Задание A: Какие города упоминаются во фрагменте об Андерсене? Назовите все.
Задание B: Продолжите фрагмент об Андерсене, начав сразу после его последнего предложения.

Фрагмент документа:
----------

К счастью, в школьной рутине были и перерывы. Уже на рождественские каникулы 1822 года он восемь дней провел в Копенгагене и тогда впервые был приглашен на обед в семейство Коллина, где статский советник утешил и подбодрил его и повторил свое требование откровенно писать и обо всем рассказывать. На пасху 1823 года Андерсен отправился в Оденсе, первый раз после 1819 года. Он шел пешком до Корсёра и от Нюборга до родного города. Увидев башню церкви св. Кнуда, он упал на колени, заплакал от радости и поблагодарил доброго бога, который так по-отечески заботился о нем. В Оденсе его встретили крайне сердечно. В доме старого книгопечатника Иверсена его принимали, как родного, у полковника Гульдберга тоже, мать хвасталась им перед соседями и требовала, чтобы он нанес визиты всем до единой семьям на Мюнкемёллестрэде; жаль, что старая бабушка не дожила до этого, она умерла годом раньше.

----------

Предоставленные данные:

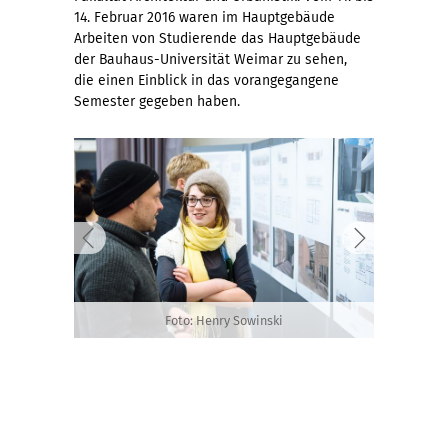
14. Februar 2016 waren im Hauptgebäude
Arbeiten von Studierende das Hauptgebäude
der Bauhaus-Universität Weimar zu sehen,
die einen Einblick in das vorangegangene
Semester gegeben haben.
Foto: Henry Sowinski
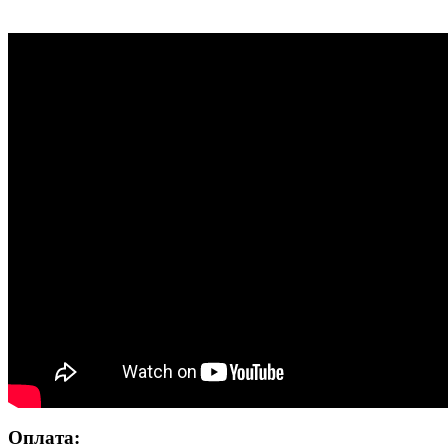
Оплата:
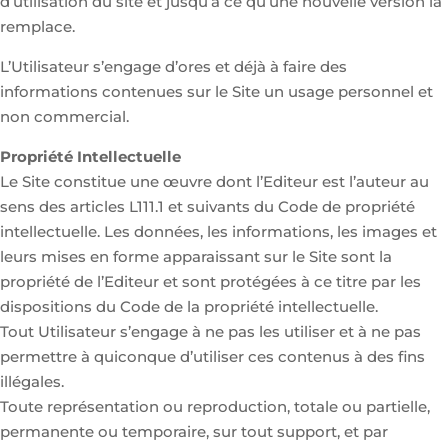
d’utilisation du site et jusqu’à ce qu’une nouvelle version la
remplace.
L’Utilisateur s’engage d’ores et déjà à faire des
informations contenues sur le Site un usage personnel et
non commercial.
Propriété Intellectuelle
Le Site constitue une œuvre dont l’Editeur est l’auteur au
sens des articles L111.1 et suivants du Code de propriété
intellectuelle. Les données, les informations, les images et
leurs mises en forme apparaissant sur le Site sont la
propriété de l’Editeur et sont protégées à ce titre par les
dispositions du Code de la propriété intellectuelle.
Tout Utilisateur s’engage à ne pas les utiliser et à ne pas
permettre à quiconque d’utiliser ces contenus à des fins
illégales.
Toute représentation ou reproduction, totale ou partielle,
permanente ou temporaire, sur tout support, et par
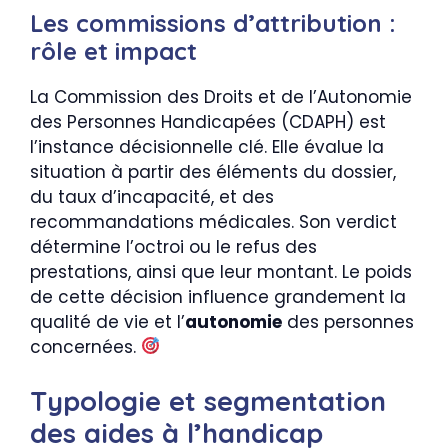
Les commissions d’attribution :
rôle et impact
La Commission des Droits et de l’Autonomie
des Personnes Handicapées (CDAPH) est
l’instance décisionnelle clé. Elle évalue la
situation à partir des éléments du dossier,
du taux d’incapacité, et des
recommandations médicales. Son verdict
détermine l’octroi ou le refus des
prestations, ainsi que leur montant. Le poids
de cette décision influence grandement la
qualité de vie et l’
autonomie
des personnes
concernées.
Typologie et segmentation
des aides à l’handicap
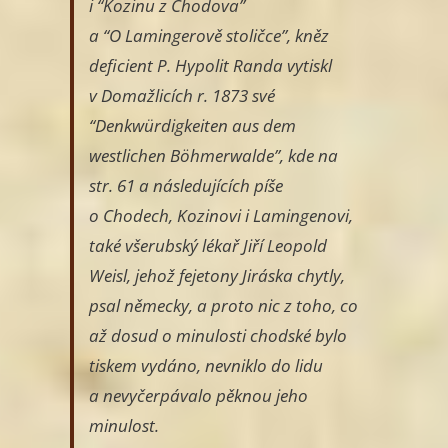
i “Kozinu z Chodova”
a “O Lamingerově stoličce”, kněz
deficient P. Hypolit Randa vytiskl
v Domažlicích r. 1873 své
“Denkwürdigkeiten aus dem
westlichen Böhmerwalde”, kde na
str. 61 a následujících píše
o Chodech, Kozinovi i Lamingenovi,
také všerubský lékař Jiří Leopold
Weisl, jehož fejetony Jiráska chytly,
psal německy, a proto nic z toho, co
až dosud o minulosti chodské bylo
tiskem vydáno, nevniklo do lidu
a nevyčerpávalo pěknou jeho
minulost.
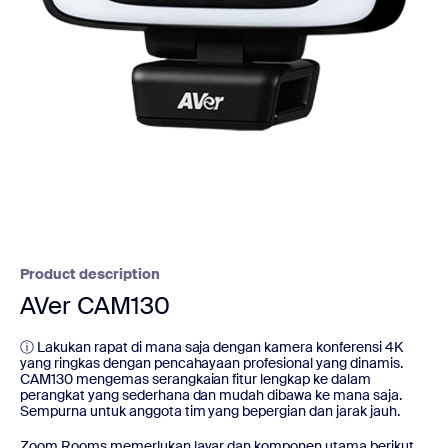
Product description
AVer CAM130
ⓘ Lakukan rapat di mana saja dengan kamera konferensi 4K
yang ringkas dengan pencahayaan profesional yang dinamis.
CAM130 mengemas serangkaian fitur lengkap ke dalam
perangkat yang sederhana dan mudah dibawa ke mana saja.
Sempurna untuk anggota tim yang bepergian dan jarak jauh.
Zoom Rooms memerlukan layar dan komponen utama berikut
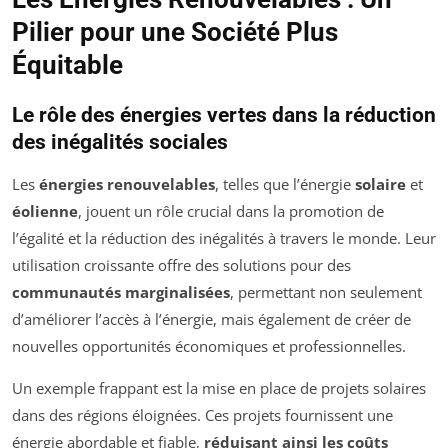
Pilier pour une Société Plus
Équitable
Le rôle des énergies vertes dans la réduction
des inégalités sociales
Les
énergies renouvelables
, telles que l’énergie
solaire
et
éolienne
, jouent un rôle crucial dans la promotion de
l’égalité et la réduction des inégalités à travers le monde. Leur
utilisation croissante offre des solutions pour des
communautés marginalisées
, permettant non seulement
d’améliorer l’accès à l’énergie, mais également de créer de
nouvelles opportunités économiques et professionnelles.
Un exemple frappant est la mise en place de projets solaires
dans des régions éloignées. Ces projets fournissent une
énergie abordable et fiable,
réduisant ainsi les coûts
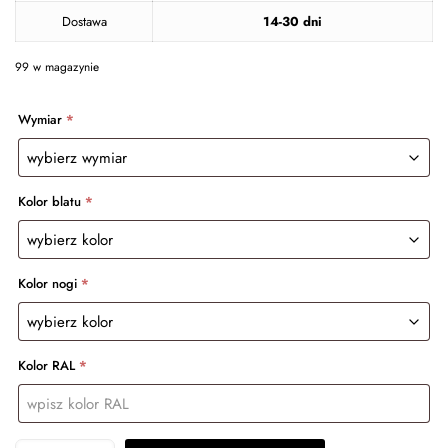
Dostawa
14-30 dni
99 w magazynie
Wymiar
*
Kolor blatu
*
Kolor nogi
*
Kolor RAL
*
ilość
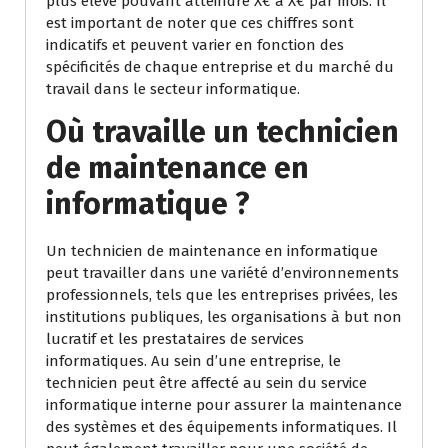
plus élevé pouvant atteindre X€ à X€ par mois. Il
est important de noter que ces chiffres sont
indicatifs et peuvent varier en fonction des
spécificités de chaque entreprise et du marché du
travail dans le secteur informatique.
Où travaille un technicien
de maintenance en
informatique ?
Un technicien de maintenance en informatique
peut travailler dans une variété d’environnements
professionnels, tels que les entreprises privées, les
institutions publiques, les organisations à but non
lucratif et les prestataires de services
informatiques. Au sein d’une entreprise, le
technicien peut être affecté au sein du service
informatique interne pour assurer la maintenance
des systèmes et des équipements informatiques. Il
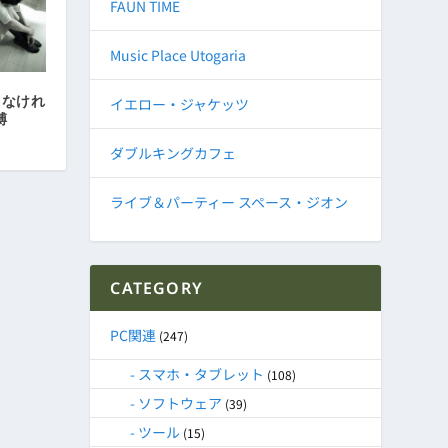
FAUN TIME
Music Place Utogaria
しなけれ
イエロー・ジャケッツ
縛
ダブルキングカフェ
ライブ＆パーティー スペース・ジオン
CATEGORY
PC関連
(247)
スマホ・タブレット
(108)
ソフトウェア
(39)
ツール
(15)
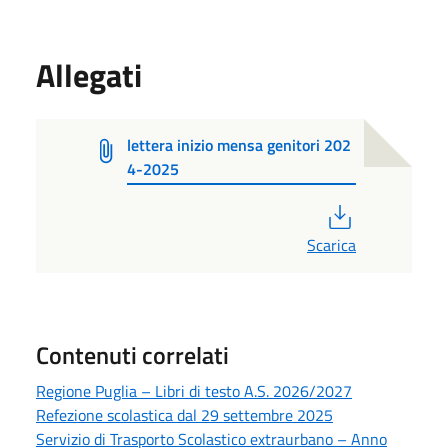
Allegati
lettera inizio mensa genitori 202
4-2025
PDF
Scarica
Contenuti correlati
Regione Puglia – Libri di testo A.S. 2026/2027
Refezione scolastica dal 29 settembre 2025
Servizio di Trasporto Scolastico extraurbano – Anno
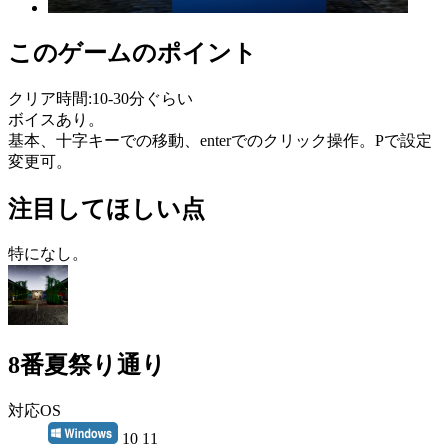
このゲームのポイント
クリア時間:10-30分ぐらい
ボイスあり。
基本、十字キーでの移動、enterでのクリック操作。Pで設定
変更可。
注目してほしい点
特になし。
8番夏祭り通り
対応OS
10 11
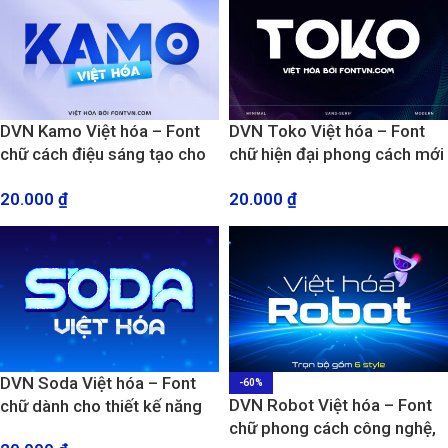
DVN Kamo Việt hóa – Font
DVN Toko Việt hóa – Font
chữ cách điệu sáng tạo cho
chữ hiện đại phong cách mới
thiết kế Logo, banner
lạ
20.000
₫
20.000
₫
DVN Soda Việt hóa – Font
-60%
DVN Robot Việt hóa – Font
chữ dành cho thiết kế năng
chữ phong cách công nghệ,
động, logo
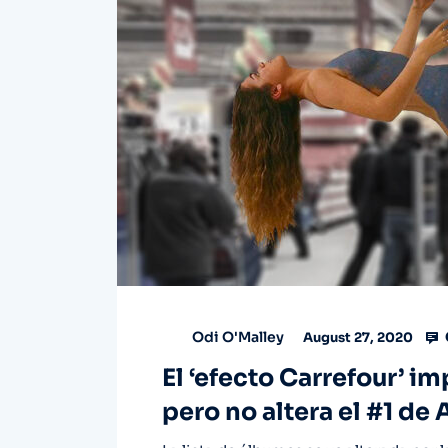
Odi O'Malley
August 27, 2020
El ‘efecto Carrefour’ im
pero no altera el #1 de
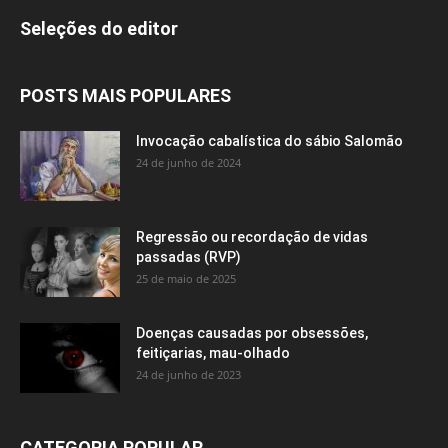
Seleções do editor
POSTS MAIS POPULARES
Invocação cabalística do sábio Salomão
24 de junho de 2024
Regressão ou recordação de vidas
passadas (RVP)
25 de maio de 2025
Doenças causadas por obsessões,
feitiçarias, mau-olhado
24 de junho de 2023
CATEGORIA POPULAR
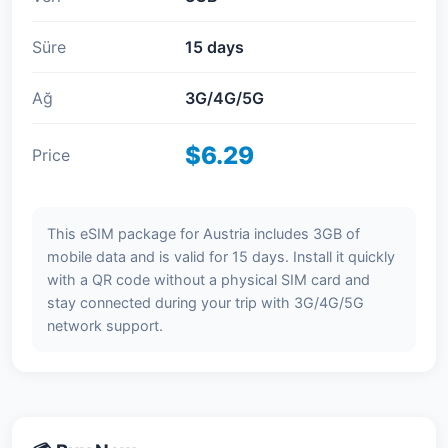
Süre
15 days
Ağ
3G/4G/5G
$6.29
Price
This eSIM package for Austria includes 3GB of
mobile data and is valid for 15 days. Install it quickly
with a QR code without a physical SIM card and
stay connected during your trip with 3G/4G/5G
network support.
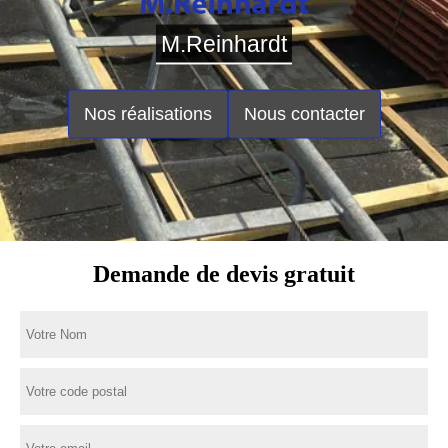
M.Reinhardt
Nos réalisations
Nous contacter
Demande de devis gratuit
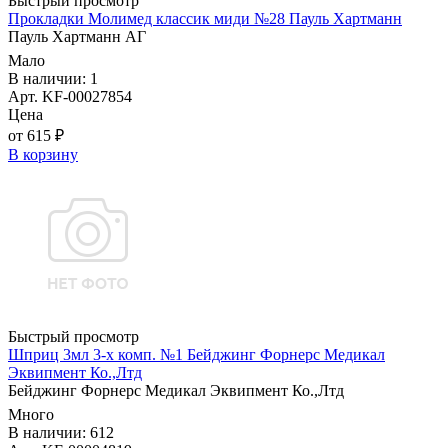
Быстрый просмотр
Прокладки Молимед классик миди №28 Пауль Хартманн
Пауль Хартманн AГ
Мало
В наличии: 1
Арт. KF-00027854
Цена
от 615 ₽
В корзину
Быстрый просмотр
Шприц 3мл 3-х комп. №1 Бейджинг Форнерс Медикал
Эквипмент Ко.,Лтд
Бейджинг Форнерс Медикал Эквипмент Ко.,Лтд
Много
В наличии: 612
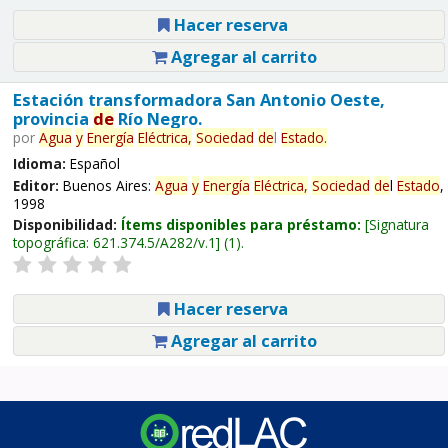
Hacer reserva
Agregar al carrito
Estación transformadora San Antonio Oeste,
provincia
de
Río Negro.
por
Agua
y
Energía
Eléctrica,
Sociedad
de
l
Estado
.
Idioma:
Español
Editor:
Buenos Aires:
Agua
y
Energía
Eléctrica,
Sociedad
de
l
Estado
,
1998
Disponibilidad:
Ítems disponibles para préstamo:
Signatura
topográfica:
621.374.5/A282/v.1
(1).
Hacer reserva
Agregar al carrito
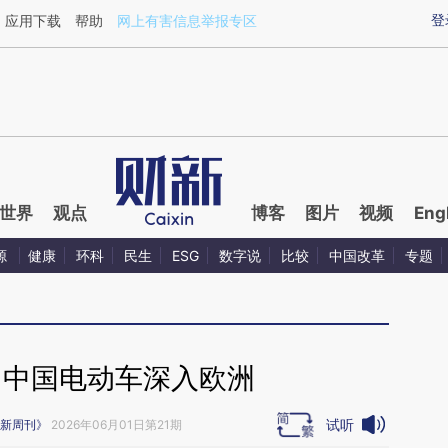
ixin.com/2b3A5vrO](https://a.caixin.com/2b3A5vrO)
登
应用下载
帮助
网上有害信息举报专区
世界
观点
博客
图片
视频
Eng
源
健康
环科
民生
ESG
数字说
比较
中国改革
专题
｜中国电动车深入欧洲
试听
新周刊》
2026年06月01日第21期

----------

Ответ A: Копенгаген, Оденсе, Корсёр, Нюборг.

Ответ B:
Рождество 1823 года он снова провел в Копенгагене, навестил всех знакомых и ходил в театр. Чтобы не пропустить вечернее представление в субботу, он не поехал почтовой каретой с утра, а в воскресенье отправился в Слагельсе пешком, в холод и снегопад, придя туда в час ночи. Через год он повторил и рождественский визит, и пеший поход, с той лишь разницей, что заночевал в Рингстеде. Был ливень и сильный ветер. Путь «по лесной дороге в Рингстед дал мне почувствовать всю прелесть деревни во время зимних прогулок, — писал он друзьям в Копенгаген по возвращении домой. — Грязь доставала едва ли не до голенищ, ветер грозил свалить меня с ног в канавы, полные воды, а луна, которую я так часто воспевал, дьявольски усмехалась мне прямо в лицо. И все же я добрался до Рингстеда, получил вкусный горячий ужин и лег спать, а ей пришлось светить всю холодную ночь напролет».
Уже тогда Андерсен умел рассказывать.
В будущем, 1825 году он опять ездил в Оденсе, на сей раз на летние каникулы, и жил у Гульдберга, так как мать за несколько месяцев до этого перебралась в «Докторскую лавку» во францисканской больнице, куда ее устроили покровители Андерсена. Гульдберг трогательно относился к своему гостю, обращался с ним, как с родным сыном, во всем ему потакал, слушал его стихи, написанные тайком (и только во время каникул, как он уверял Коллина в письмах), и прямо высказал мнение, что у Андерсена есть поэтический талант. Какое утешение! Оно очень пригодилось ему, когда он после каникул вернулся к козням ректора.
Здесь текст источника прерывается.